Department of Intensive Care, Austin Hospital, Melbourne, VIC, Australia.
Department of Intensive Care, Faculty of Medicine, Mahidol University, Bangkok, Thailand.
Crit Care Med. 2020 Oct;48(10):e934-e942. doi: 10.1097/CCM.0000000000004508.
During continuous renal replacement therapy, a high net ultrafiltration rate has been associated with increased mortality. However, it is unknown what might mediate its putative effect on mortality. In this study, we investigated whether the relationship between early (first 48 hr) net ultrafiltration and mortality is mediated by fluid balance, hemodynamic instability, or low potassium or phosphate blood levels using mediation analysis and the primary outcome was hospital mortality.

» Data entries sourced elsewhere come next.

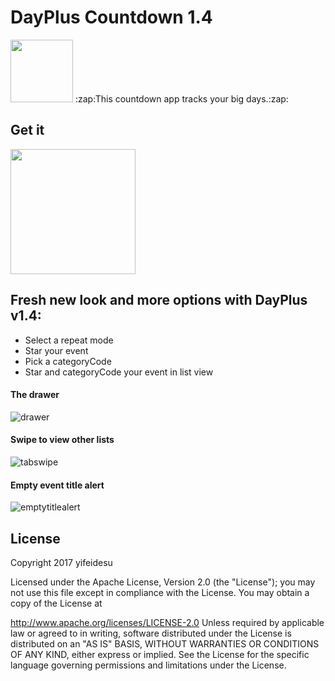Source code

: # DayPlus Countdown 1.4
<img src="https://user-images.githubusercontent.com/23082500/28903094-0951e362-77d1-11e7-840d-23659e8b5c2c.png" width="100">
:zap:This countdown app tracks your big days.:zap:

## Get it
[<img src="https://user-images.githubusercontent.com/23082500/28900196-800fad0e-77bd-11e7-8f1b-a197609ed22c.png" width="200">](https://play.google.com/store/apps/details?id=com.robyn.dayplus2)

## Fresh new look and more options with DayPlus v1.4:



* Select a repeat mode
* Star your event
* Pick a categoryCode
* Star and categoryCode your event in list view <br />
#### The drawer
![drawer](https://user-images.githubusercontent.com/23082500/26855135-5c6c826c-4ae7-11e7-9ed6-1db8166e2ef7.gif)<br />
#### Swipe to view other lists
![tabswipe](https://user-images.githubusercontent.com/23082500/26855500-517e5d4c-4ae9-11e7-9d21-c6b1c0b96890.gif)<br />
#### Empty event title alert
![emptytitlealert](https://user-images.githubusercontent.com/23082500/26999352-8dac387e-4d65-11e7-8092-3ff6ef7e1725.gif)<br />

## License
Copyright 2017 yifeidesu

Licensed under the Apache License, Version 2.0 (the "License"); you may not use this file except in compliance with the License. You may obtain a copy of the License at

   http://www.apache.org/licenses/LICENSE-2.0
Unless required by applicable law or agreed to in writing, software distributed under the License is distributed on an "AS IS" BASIS, WITHOUT WARRANTIES OR CONDITIONS OF ANY KIND, either express or implied. See the License for the specific language governing permissions and limitations under the License.
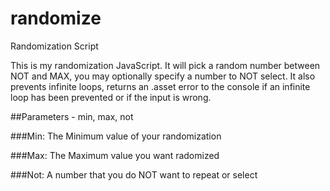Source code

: # randomize
Randomization Script

This is my randomization JavaScript. It will pick a random number between NOT and MAX, you may optionally specify a number to NOT select. It also prevents infinite loops, returns an .asset error to the console if an infinite loop has been prevented or if the input is wrong. 

##Parameters - min, max, not

###Min: The Minimum value of your randomization

###Max: The Maximum value you want radomized

###Not: A number that you do NOT want to repeat or select
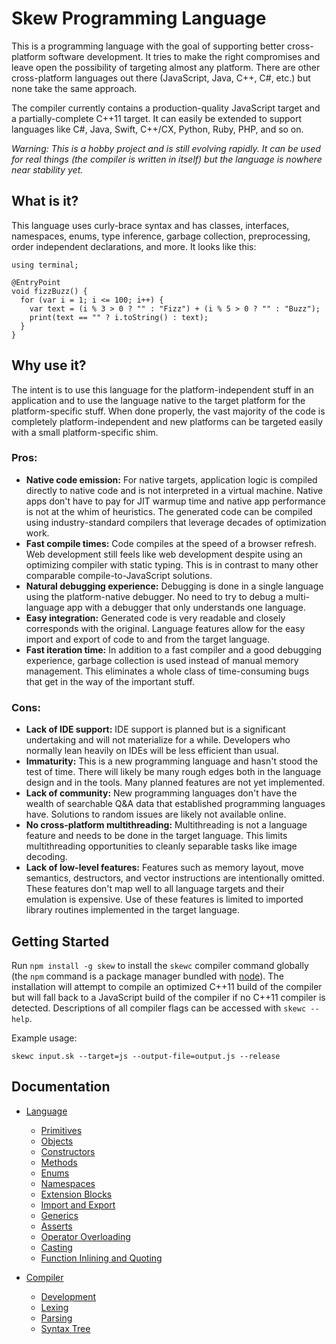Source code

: # Skew Programming Language

This is a programming language with the goal of supporting better cross-platform software development. It tries to make the right compromises and leave open the possibility of targeting almost any platform. There are other cross-platform languages out there (JavaScript, Java, C++, C#, etc.) but none take the same approach.

The compiler currently contains a production-quality JavaScript target and a partially-complete C++11 target. It can easily be extended to support languages like C#, Java, Swift, C++/CX, Python, Ruby, PHP, and so on.

*Warning: This is a hobby project and is still evolving rapidly. It can be used for real things (the compiler is written in itself) but the language is nowhere near stability yet.*

## What is it?

This language uses curly-brace syntax and has classes, interfaces, namespaces, enums, type inference, garbage collection, preprocessing, order independent declarations, and more. It looks like this:

    using terminal;

    @EntryPoint
    void fizzBuzz() {
      for (var i = 1; i <= 100; i++) {
        var text = (i % 3 > 0 ? "" : "Fizz") + (i % 5 > 0 ? "" : "Buzz");
        print(text == "" ? i.toString() : text);
      }
    }

## Why use it?

The intent is to use this language for the platform-independent stuff in an application and to use the language native to the target platform for the platform-specific stuff. When done properly, the vast majority of the code is completely platform-independent and new platforms can be targeted easily with a small platform-specific shim.

### Pros:

* **Native code emission:** For native targets, application logic is compiled directly to native code and is not interpreted in a virtual machine. Native apps don't have to pay for JIT warmup time and native app performance is not at the whim of heuristics. The generated code can be compiled using industry-standard compilers that leverage decades of optimization work.
* **Fast compile times:** Code compiles at the speed of a browser refresh. Web development still feels like web development despite using an optimizing compiler with static typing. This is in contrast to many other comparable compile-to-JavaScript solutions.
* **Natural debugging experience:** Debugging is done in a single language using the platform-native debugger. No need to try to debug a multi-language app with a debugger that only understands one language.
* **Easy integration:** Generated code is very readable and closely corresponds with the original. Language features allow for the easy import and export of code to and from the target language.
* **Fast iteration time:** In addition to a fast compiler and a good debugging experience, garbage collection is used instead of manual memory management. This eliminates a whole class of time-consuming bugs that get in the way of the important stuff.

### Cons:

* **Lack of IDE support:** IDE support is planned but is a significant undertaking and will not materialize for a while. Developers who normally lean heavily on IDEs will be less efficient than usual.
* **Immaturity:** This is a new programming language and hasn't stood the test of time. There will likely be many rough edges both in the language design and in the tools. Many planned features are not yet implemented.
* **Lack of community:** New programming languages don't have the wealth of searchable Q&A data that established programming languages have. Solutions to random issues are likely not available online.
* **No cross-platform multithreading:** Multithreading is not a language feature and needs to be done in the target language. This limits multithreading opportunities to cleanly separable tasks like image decoding.
* **Lack of low-level features:** Features such as memory layout, move semantics, destructors, and vector instructions are intentionally omitted. These features don't map well to all language targets and their emulation is expensive. Use of these features is limited to imported library routines implemented in the target language.

## Getting Started

Run `npm install -g skew` to install the `skewc` compiler command globally (the `npm` command is a package manager bundled with [node](http://nodejs.org/download/)). The installation will attempt to compile an optimized C++11 build of the compiler but will fall back to a JavaScript build of the compiler if no C++11 compiler is detected. Descriptions of all compiler flags can be accessed with `skewc --help`.

Example usage:

    skewc input.sk --target=js --output-file=output.js --release

## Documentation

* [Language](docs/language.md)
    * [Primitives](docs/language.md#primitives)
    * [Objects](docs/language.md#objects)
    * [Constructors](docs/language.md#constructors)
    * [Methods](docs/language.md#methods)
    * [Enums](docs/language.md#enums)
    * [Namespaces](docs/language.md#namespaces)
    * [Extension Blocks](docs/language.md#extension-blocks)
    * [Import and Export](docs/language.md#import-and-export)
    * [Generics](docs/language.md#generics)
    * [Asserts](docs/language.md#asserts)
    * [Operator Overloading](docs/language.md#operator-overloading)
    * [Casting](docs/language.md#casting)
    * [Function Inlining and Quoting](docs/language.md#function-inlining-and-quoting)

* [Compiler](docs/compiler.md)
    * [Development](docs/compiler.md#development)
    * [Lexing](docs/compiler.md#lexing)
    * [Parsing](docs/compiler.md#parsing)
    * [Syntax Tree](docs/compiler.md#syntax-tree)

Retrospective, observational study.
Mixed medical and surgical ICUs at Austin hospital, Melbourne, Australia.
Critically ill patients treated with continuous renal replacement therapy within 14 days of ICU admission who survived greater than 48 hours.
None.
We studied 347 patients (median [interquartile range] age: 64 yr [53-71 yr] and Acute Physiology and Chronic Health Evaluation III score: 73 (54-90)]. After adjustment for confounders, compared with a net ultrafiltration less than 1.01 mL/kg/hr, a net ultrafiltration rate greater than 1.75 mL/kg/hr was associated with significantly greater mortality (adjusted odds ratio, 1.15; 95% CI, 1.03-1.29; p = 0.011). Adjusted univariable mediation analysis found no suggestion of a causal mediation pathway for this effect by blood pressure, vasopressor therapy, or potassium levels, but identified a possible mediation effect for fluid balance (average causal mediation effect, 0.95; 95% CI, 0.89-1.00; p = 0.060) and percentage of phosphate measurements with hypophosphatemia (average causal mediation effect, 0.96; 95% CI, 0.92-1.00; p = 0.055). However, on multiple mediator analyses, these two variables showed no significant effect. In contrast, a high net ultrafiltration rate had an average direct effect of 1.24 (95% CI, 1.11-1.40; p < 0.001).
An early net ultrafiltration greater than 1.75 mL/kg/hr was independently associated with increased hospital mortality. Its putative effect on mortality was direct and not mediated by a causal pathway that included fluid balance, low blood pressure, vasopressor use, hypokalemia, or hypophosphatemia.
在持续肾脏替代治疗过程中,较高的净超滤率与死亡率增加相关。然而,其对死亡率的潜在作用的中介因素尚不清楚。在这项研究中,我们通过中介分析来探讨早期(前 48 小时)净超滤与死亡率之间的关系是否由液体平衡、血流动力学不稳定或低钾或低磷血症介导,主要结局为住院死亡率。
回顾性观察性研究。
澳大利亚墨尔本奥克斯丁医院的混合内科和外科 ICU。
入住 ICU 14 天内接受持续肾脏替代治疗且存活时间超过 48 小时的危重症患者。
无。
我们研究了 347 名患者(中位[四分位间距]年龄:64 岁[53-71 岁]和急性生理学和慢性健康评估 III 评分:73[54-90])。在校正混杂因素后,与净超滤率<1.01 mL/kg/hr 相比,净超滤率>1.75 mL/kg/hr 与死亡率显著增加相关(校正优势比,1.15;95%CI,1.03-1.29;p=0.011)。校正单变量中介分析发现,血压、血管加压药治疗或钾水平对此无因果中介途径提示,但发现液体平衡(平均因果中介效应,0.95;95%CI,0.89-1.00;p=0.060)和低磷血症的磷酸盐测量百分比(平均因果中介效应,0.96;95%CI,0.92-1.00;p=0.055)可能存在中介作用。然而,在多中介分析中,这两个变量均无显著作用。相反,高净超滤率有 1.24 的直接平均效应(95%CI,1.11-1.40;p<0.001)。
早期净超滤率>1.75 mL/kg/hr 与住院死亡率增加独立相关。其对死亡率的潜在作用是直接的,而不是通过包括液体平衡、低血压、血管加压药使用、低钾血症或低磷血症的因果途径介导的。